Skip to main content

3 posts tagged with "Spark"

View All Tags

Polars versus Spark

· 6 min read
Hayssam Saleh
Starlake Core Team

Introduction

Polars is often compared to Spark. In this post, I will highlight the main differences and the best use cases for each in my data engineering activities.

As a Data Engineer, I primarily focus on the following goals:

  1. Parsing files, validating their input, and loading the data into the target data warehouse.
  2. Once the data is loaded, applying transformations by joining and aggregating the data to build KPIs.

However, on a daily basis, I also need to develop on my laptop and test my work locally before delivering it to the CI pipeline and then to production.

What about my fellow data scientist colleagues? They need to run their workload on production data through their favorite notebook environment.

This post addresses the following points:

  • How suitable each tool is for loading files into your data warehouse.
  • How easy and powerful each tool is for performing transformations.
  • How easy it is to test your code locally before deploying to the cloud

Load tasks

Data loading seems easy at first glance, as almost all databases and APIs offer some sort of single-line command to load a few lines or millions of records quickly. However, this simplicity disappears when you encounter real-world cases such as:

  • Fixed-width fields: These files are typically exported from mainframe databases.
  • XML files: I sometimes work in the finance industry where SWIFT is a common XML file format that will be around for some time.
  • Multi-character CSV: For example, where the separator consists of two characters like ||.
  • File validation: You cannot trust the files you receive and need to check their content thoroughly.

Loading correct CSV or JSON files using Spark or Polars is straightforward. However, it is also straightforward using your favorite database command line utility, making this capabilities somewhat redundant and even slower than the native data warehouse load feature.

However, in real-world scenarios, you want to ensure the incoming file adheres to the expected schema and load a variety of file formats not supported natively. This is where Spark excels compared to Polars, as it allows for the parallel loading of your JSONL or CSV files and offers through map operations local and distributed validation of your incoming file.

As XML and multichar and multiline CSV are only supported by Spark, dealing with file parsing for data loading, Spark is definitely the most suitable solution.

Transform tasks

Three interfaces are provided to transform data: SQL, Dafarames and Datasets.

SQL

SQL is the preferred language for most data analysts when it comes to computing aggregations. One of its key benefits is its widespread understanding, which eliminates the learning curve.

- - -

PROBLEM TO SOLVE: Repeat the Polars versus Spark post word for word from "Polars versus Spark" to "data engineering activities.".

DATA BLOCK:
- - -

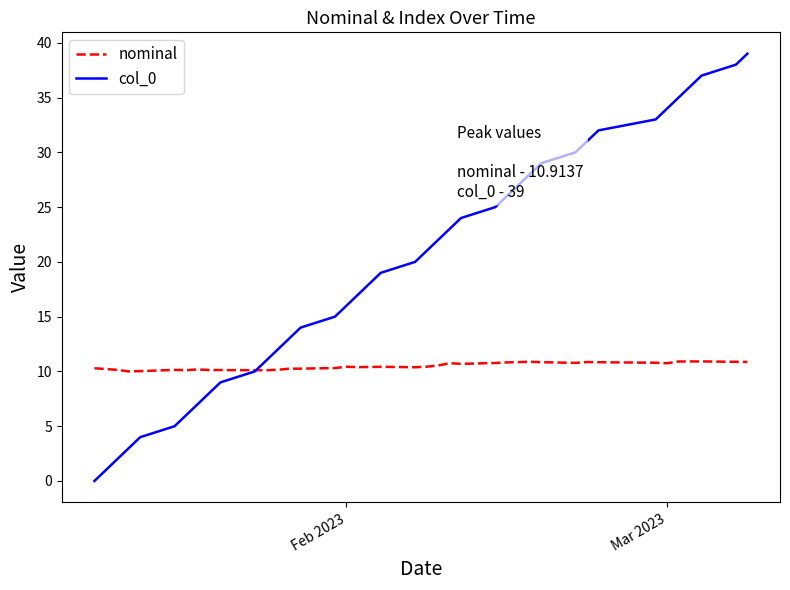

List the series in order of their peak value, highest first.

col_0, nominal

- - -

RESPONSE TO THIS EXERCISE:
Polars versus Spark

· 6 min read
Hayssam Saleh
Starlake Core Team

Introduction

Polars is often compared to Spark. In this post, I will highlight the main differences and the best use cases for each in my data engineering activities.